Hier vers les cinq heures, après avoir peint un huitième d'une toile à l'huile, Kevin s'est mis à tourner dans les catacombes comme un lion en cage assoiffé de sang chrétien. «Faut que j'me soûle la gueule, faut que j'me soûle la gueule», psalmodiait-il, et ainsi fut fait; cependant qu'il s'imbibait consciencieusement, je lisais Sherlock Holmes.
On a passé la soirée à écouter ses vieux disques, les voix éraflées de Renaud, Ferré et Georges Dor, Dylan, Charlebois et Georges Langford, Styx, Simon & Garfunkel et Georges Moustaki. À la fin, très émus, on s'est remerciés de ce qu'on faisait l'un pour l'autre. Rendu au concerto no2 pour violon de Mendelssohn, il m'a lâché que ce qu'il trouve bien chez moi, c'est ma façon de transcender ce qui s'incruste dans le réel. Je me suis endormi aux impossibles arpèges de Rachmaninov.
Hier, rencontré Hans au marché Jean-Talon pour discuter de ma défense. Un vieux vendeur itinérant a réussi à lui faire acheter deux paires de verres fumés. On a bien ri en relisant le rapport de police où il est fait mention qu'à leur arrivée, quelqu'un (Kevin) frappait à ma porte avec une bible (Lolita!)
Kevin est revenu tôt de son contrat de peinture, exaspéré par le vieil Israélite qui le suivait partout en le pressant, anxieux de voir le travail prendre fin avant la tombée du jour et le début du shabbat.
En veine de grande bouffe, il a préparé un gigot de mouton auxquels Mario et Steve furent conviés.
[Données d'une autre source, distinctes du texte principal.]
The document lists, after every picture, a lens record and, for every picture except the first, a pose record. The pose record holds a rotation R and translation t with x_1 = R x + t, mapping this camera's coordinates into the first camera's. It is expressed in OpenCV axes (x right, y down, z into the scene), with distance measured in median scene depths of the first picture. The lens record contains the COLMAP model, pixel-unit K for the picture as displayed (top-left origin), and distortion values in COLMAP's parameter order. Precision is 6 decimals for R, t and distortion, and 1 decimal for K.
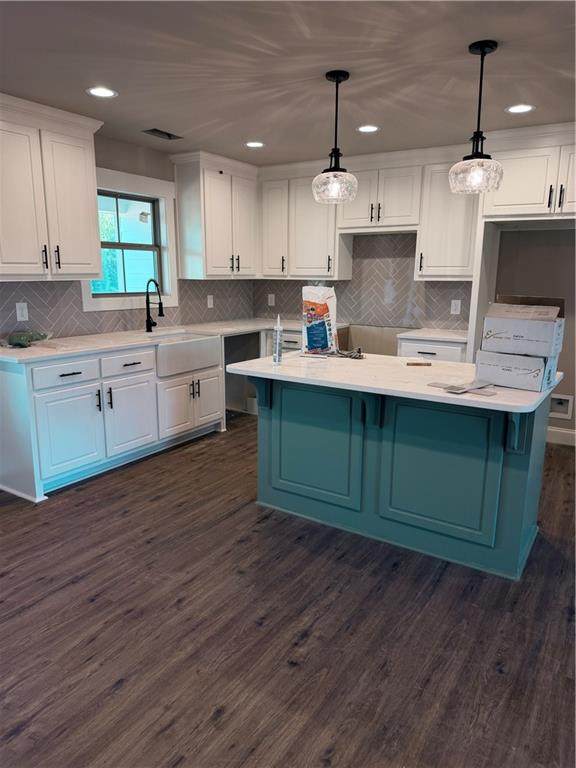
lens RADIAL K [[543.7, 0, 287.5], [0, 543.7, 388.4], [0, 0, 1]] dist [0.034726, -0.058718]
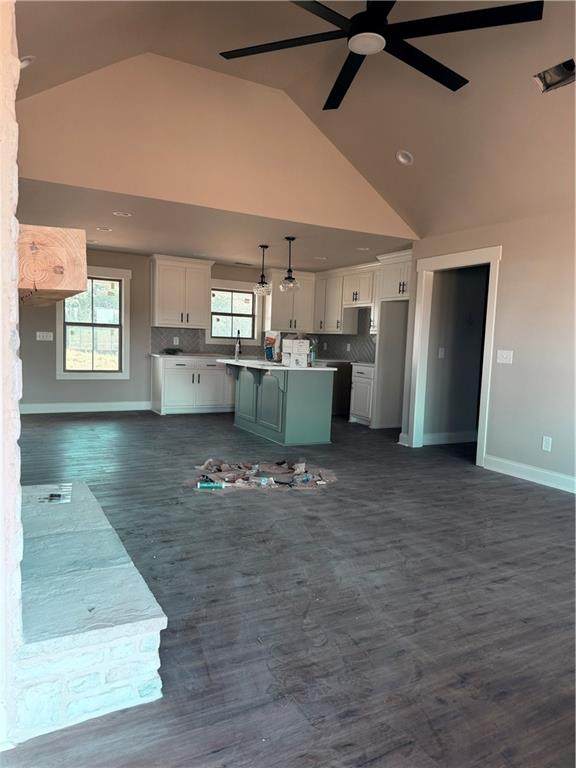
lens RADIAL K [[543.7, 0, 287.1], [0, 543.7, 384.5], [0, 0, 1]] dist [0.034726, -0.058718]
pose [[0.860377, 0.064524, -0.505557, 0.930501], [-0.136034, 0.985040, -0.105788, 0.189390], [0.491168, 0.159791, 0.856283, -0.618573]]
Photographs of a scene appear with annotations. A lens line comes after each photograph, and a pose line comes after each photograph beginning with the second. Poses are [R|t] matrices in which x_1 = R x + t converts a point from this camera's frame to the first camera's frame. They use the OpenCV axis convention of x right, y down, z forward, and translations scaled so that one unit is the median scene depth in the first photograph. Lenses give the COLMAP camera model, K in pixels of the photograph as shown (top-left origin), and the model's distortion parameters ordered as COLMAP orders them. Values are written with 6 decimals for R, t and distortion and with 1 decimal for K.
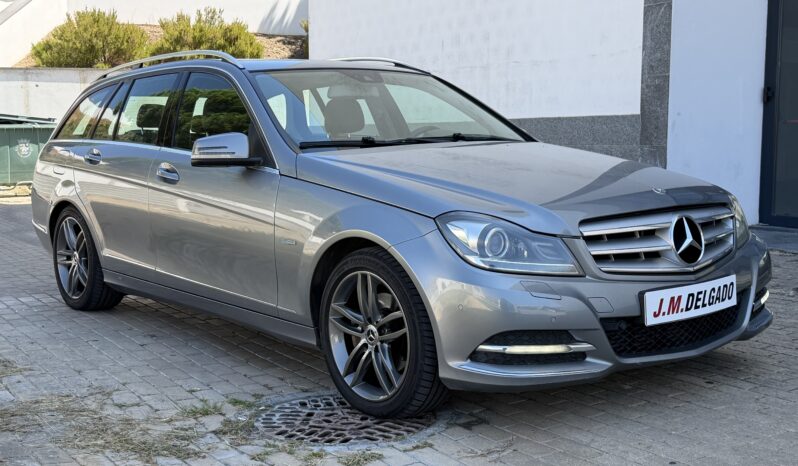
lens RADIAL K [[961.5, 0, 399.0], [0, 961.5, 233.0], [0, 0, 1]] dist [0.156138, 0.002755]
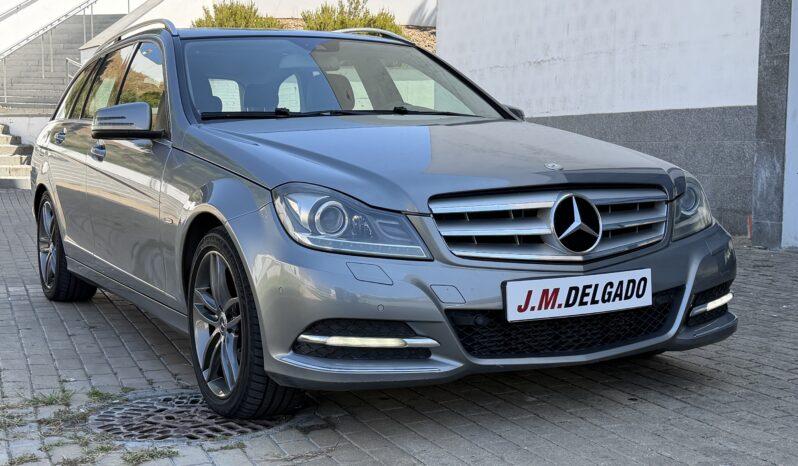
lens RADIAL K [[1075.6, 0, 399.0], [0, 1075.6, 233.0], [0, 0, 1]] dist [0.147370, -0.071408]
pose [[0.981272, 0.024759, -0.191031, 0.324636], [-0.028117, 0.999494, -0.014891, 0.033424], [0.190565, 0.019983, 0.981471, 0.054223]]
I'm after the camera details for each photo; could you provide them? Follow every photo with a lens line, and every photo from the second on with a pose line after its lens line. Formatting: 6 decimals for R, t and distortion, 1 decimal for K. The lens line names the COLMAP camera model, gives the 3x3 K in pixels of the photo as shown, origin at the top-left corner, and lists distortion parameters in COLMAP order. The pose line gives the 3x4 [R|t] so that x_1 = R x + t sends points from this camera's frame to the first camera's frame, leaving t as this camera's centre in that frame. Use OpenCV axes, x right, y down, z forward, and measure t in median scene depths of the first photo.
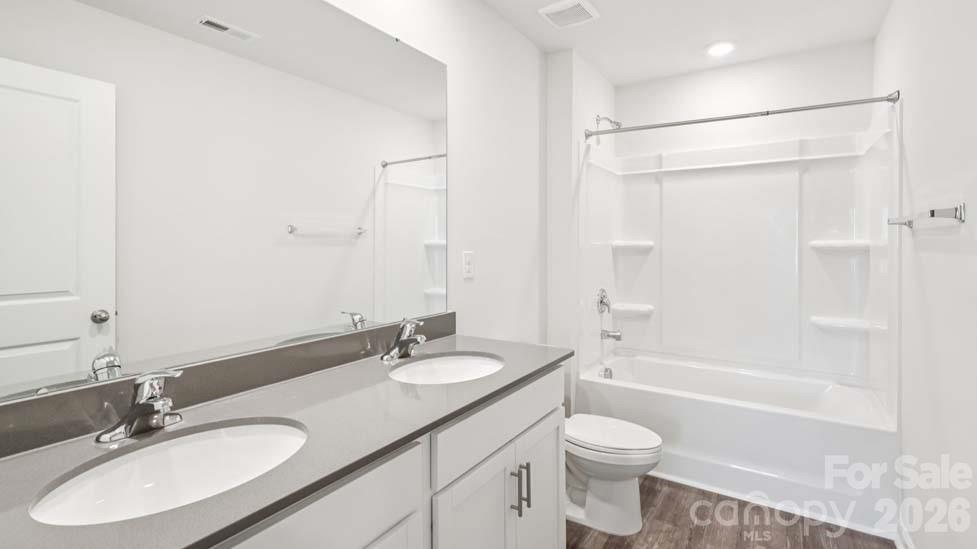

Ni l'un ni l'autre ne s'est fait prier et on a passé une très agréable, très médiévale soirée, sur fond de cassette des Rois Maudits. Mario m'a remis le premier exemplaire du Moebius dans lequel figure son texte, dédicacé aux presses du Bunker, ce qui m'a touché. Je travaille maintenant à marier Kevin à la revue Estuaire.
L'autre nuit, écrit seize pages d'Origines. Aucune idée encore de ce qu'elles valent.
D'autre part, et dans l'intérêt d'être tout à fait franc, j'ai passé toute cette obscure soirée à lorgner le généreux corsage de Justine à ma dextre, et à me marrer avec KV à ma senestre. Justine avait fumé un gros pétard gras juste avant le show et rigolait (ON VA S'AMUSER, OUEEEHH!).
Là où je suis, la radio diffuse un discours de Castro qui ne fait rien pour favoriser la concentration.
Hier, lancement à la Bibliothèque Nationale de Le 11 septembre des poètes du Québec, un recueil paru chez Trait d'Union dans lequel je figure. Fait un bout d'entrevue avec Danielle Laurin pour Bouquinville, l'émission radio de Stan Péan.
Préparé un pâté chinois pour lutter contre mon mal du bunker. A fallu dévisser les poignées, susceptibles de fondre, pour mettre le plat au four. Kevin n'est pas équipé pour ça.
Désireux d'ajouter un beau livre à sa somptueuse bibliothèque, et venant juste de recevoir son prêt étudiant, il a finalement opté pour une édition originale de la suite des Mille et une nuits dont, improbable Schéhérazade, je lui ai fait la lecture pour l'endormir.
Suis venu à l'université avec Kevin. Passant devant mon ancien appartement, rue Édouard-Montpetit, ai cru croiser les fantômes vamps de Blue Jean, Baptiste et Fantasio...
À l'U de M, le ratio mecs/nanas est de 1 pour 3. Le pouvoir de demain. Les gars décrochent longtemps avant d'arriver ici. Selon K, c'est dû à ce que le système soit fait pour elles: depuis qu'on n'a plus le droit de se bagarrer durant la récré, aucun garçon survolté n'est capable de se concentrer l'après-midi.